A Quarta-Feira de Cinzas é, por tradição, o dia em que guardamos a máscara e damos fim ao livre comércio das palavras. Cessam a legítima inversão de papéis e a crítica impiedosa dos costumes, como quem volta do espaço dionisíaco ao mundo geométrico de Apolo. E, no entanto, a folia persiste, ultrapassando, Brasil afora, o antigo limite quaresmal.

É o que faço hoje, ao levar para a biblioteca um estranho carnaval dos livros. Nada de novo, pois a ideia da vida autônoma dos volumes possui já muitos séculos. Gosto da famosa guerra noturna entre os livros antigos e modernos, deflagrada pela vizinhança num mesmo território cartáceo, como se fazia no século XVIII.

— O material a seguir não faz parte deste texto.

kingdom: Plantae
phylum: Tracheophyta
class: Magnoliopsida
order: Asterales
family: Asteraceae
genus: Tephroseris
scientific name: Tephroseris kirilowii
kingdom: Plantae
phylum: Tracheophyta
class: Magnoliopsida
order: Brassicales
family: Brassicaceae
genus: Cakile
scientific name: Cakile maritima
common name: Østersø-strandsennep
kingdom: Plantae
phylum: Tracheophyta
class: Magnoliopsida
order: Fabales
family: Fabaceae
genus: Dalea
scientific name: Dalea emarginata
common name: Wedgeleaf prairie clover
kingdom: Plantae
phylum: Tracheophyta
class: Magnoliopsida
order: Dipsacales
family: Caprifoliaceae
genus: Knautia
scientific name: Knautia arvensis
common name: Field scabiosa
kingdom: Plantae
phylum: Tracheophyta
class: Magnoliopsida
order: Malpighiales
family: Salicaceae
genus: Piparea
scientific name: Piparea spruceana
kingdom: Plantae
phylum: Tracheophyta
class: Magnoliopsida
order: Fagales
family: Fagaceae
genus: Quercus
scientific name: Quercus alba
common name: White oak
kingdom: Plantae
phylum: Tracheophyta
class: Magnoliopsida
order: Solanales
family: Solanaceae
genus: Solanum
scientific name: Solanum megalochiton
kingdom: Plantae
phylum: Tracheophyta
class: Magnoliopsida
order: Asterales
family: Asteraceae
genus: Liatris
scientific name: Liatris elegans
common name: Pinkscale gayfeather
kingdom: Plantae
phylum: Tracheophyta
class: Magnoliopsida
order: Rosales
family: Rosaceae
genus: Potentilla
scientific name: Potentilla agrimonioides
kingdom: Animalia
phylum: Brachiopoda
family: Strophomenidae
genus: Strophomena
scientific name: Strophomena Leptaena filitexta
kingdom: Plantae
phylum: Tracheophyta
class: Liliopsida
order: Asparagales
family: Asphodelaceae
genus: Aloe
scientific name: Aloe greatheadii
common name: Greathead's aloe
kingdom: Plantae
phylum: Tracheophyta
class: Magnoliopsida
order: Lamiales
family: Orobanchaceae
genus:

Livre, portanto, de tentações eruditas, apresento apenas máscaras de livros especialmente confeccionadas para o presente que nos cerca. Quem sabe não venham todos a sair por uma nova editora, cujos títulos seguem abaixo, obra coletiva de irreverentes foliões:

— “Arte do perdão: o caixa dois como instrumento de alta política e motivos imperiosos para a sua urgente descriminalização”;

— “Manual de teologia para uso restrito das prefeituras messiânicas do Brasil”;

— “Tratado da perfeita modéstia: elogio ao enriquecimento exponencial dos gestores da coisa pública”;

— “O impedimento como excelso princípio de paz e diálogo institucional”;

— “Relatório sobre a fome de visibilidade como dependência química sofrida por alguns membros do Judiciário”;

— “O Estado mínimo e a privatização radical: projeto de lei para substituir a Carta Magna pelo moderno Código do Consumidor”;

— “A delação premiada enquanto primeiro passo para se atingir a santidade”;

— “A suprema vantagem da estagnação econômica para conter a espiral inflacionária”;

— “Propinópolis: glossário ilustrado sobre pseudônimos poéticos na lista das empreiteiras”;

— “O garantismo como entrave ao bom funcionamento da Justiça”;

— “Estudos sobre a ampliação da longevidade para fazer frente aos benefícios da reforma da Previdência”;

— “Como romper a Constituição de 1988 mediante nobres argumentos do ‘é dando que se recebe’ e outras negociações igualmente republicanas”;

— “Manual de blindagem seletiva dos citados na Lava-Jato pela Suprema Corte, ilustrado com um conjunto de súmulas desvinculadas”;

— “A impopularidade como alavanca das grandes reformas e a banalização do debate nas modernas democracias”.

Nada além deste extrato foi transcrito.